• [TEXTO DEL EJERCICIO]
Transcurrido ya un lustro del final de la contienda civil, 1944, como sus antecesores, era también un año muy difícil, duramente salpicado por el hambre, el racionamiento y las restricciones de todo tipo, con el drama de la II Guerra Mundial, aún en escena de Pirineos para arriba. Por estas fechas Alemania acababa de invadir Hungría y se producían detenciones masivas con el envío los primeros prisioneros al campo de exterminio de Auschwitz.
Paralelamente y también por estos días, la Penicilina acababa de llegar a España. Se creaba el Documento Nacional de Identidad y en nuestra ciudad se inauguraba la joyería ‘La Esmeralda’, de Epifanio Hernández Valiente, al tiempo que se descubría con toda solemnidad la placa dedicada a San Juan de Dios en el Puente del Cristo.

• [CONTENIDO DE DATOS]
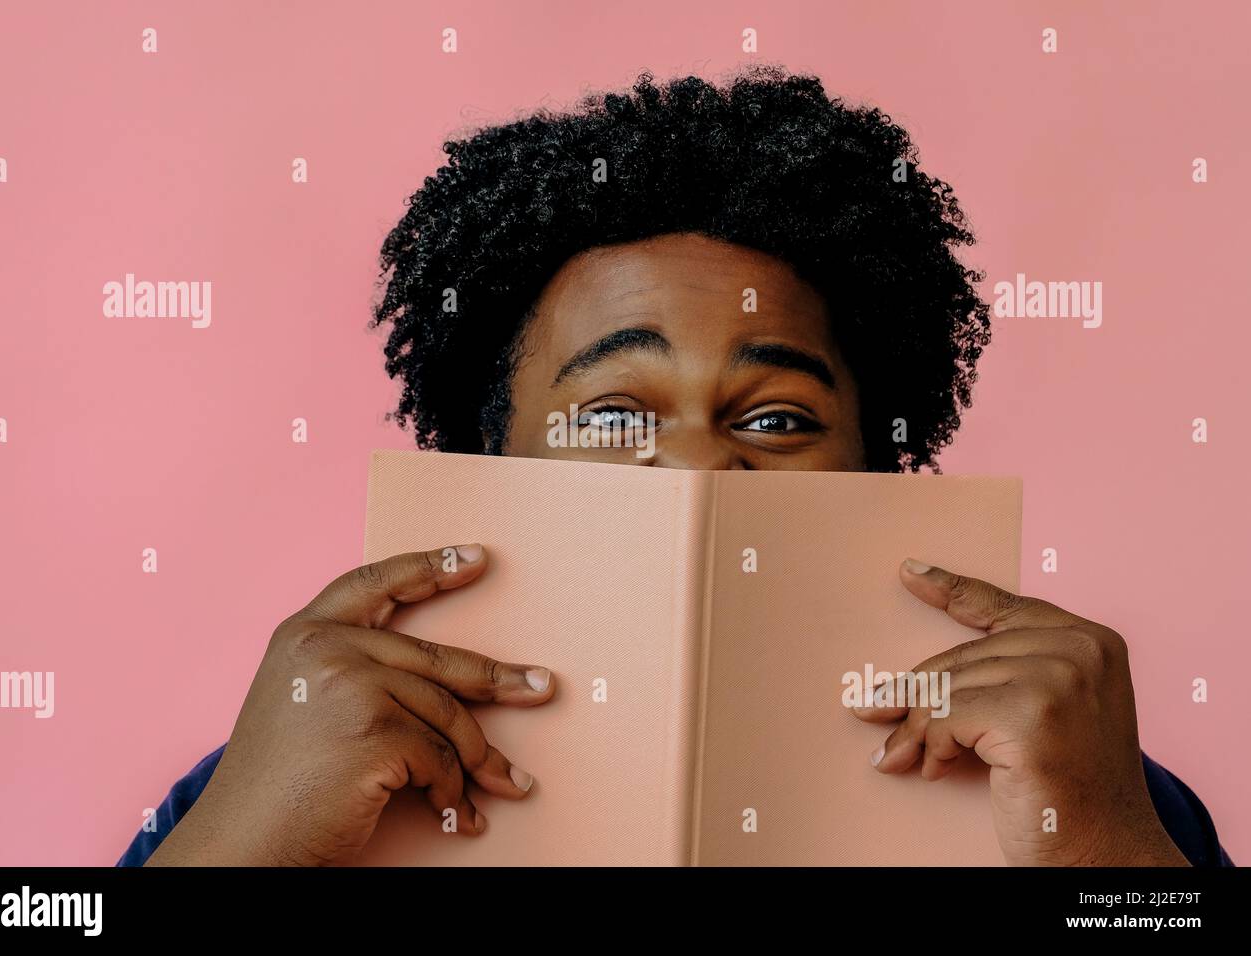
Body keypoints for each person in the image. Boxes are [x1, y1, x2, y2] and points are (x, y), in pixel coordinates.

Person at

• [QUÉ HAY QUE HACER] Escribe la continuación del texto sobre el año 1944, comenzando justo después de su última oración.

• [RESPUESTA]
Ni que decir tiene que por aquellos tiempos la Semana Santa irradiaba una espiritualidad y devoción, totalmente impensables en los tiempos actuales. España era la predilecta de Dios. Al menos así lo había dicho Franco. Quizá por eso la Religión se había implantado como materia obligatoria en la Universidad. En tales circunstancias el nacional catolicismo poblaba la Cuaresma de toda suerte de rosarios, multitud de novenas, triduos, adoraciones perpetuas y nocturnas, actos penitenciales, etc. Por desgracia no debieron haber llegado con nitidez a los atentos oídos de nuestros santos porque la miseria seguía siendo en España el uniforme de diario.
Y a todo esto, todavía con la cruz a cuestas de las restricciones en el alumbrado eléctrico en un país que aún tenía los embalses a medio hacer. Quién sabe si fueran también una añadida penitencia colectiva, cuando a determinadas horas los comercios y bares se convertían en una especie de capillas expiatorias con velas encendidas y ese olor a cera que daba al acto de tomar un vino un cierto aire litúrgico. Lo dicho, la espiritualidad por bandera.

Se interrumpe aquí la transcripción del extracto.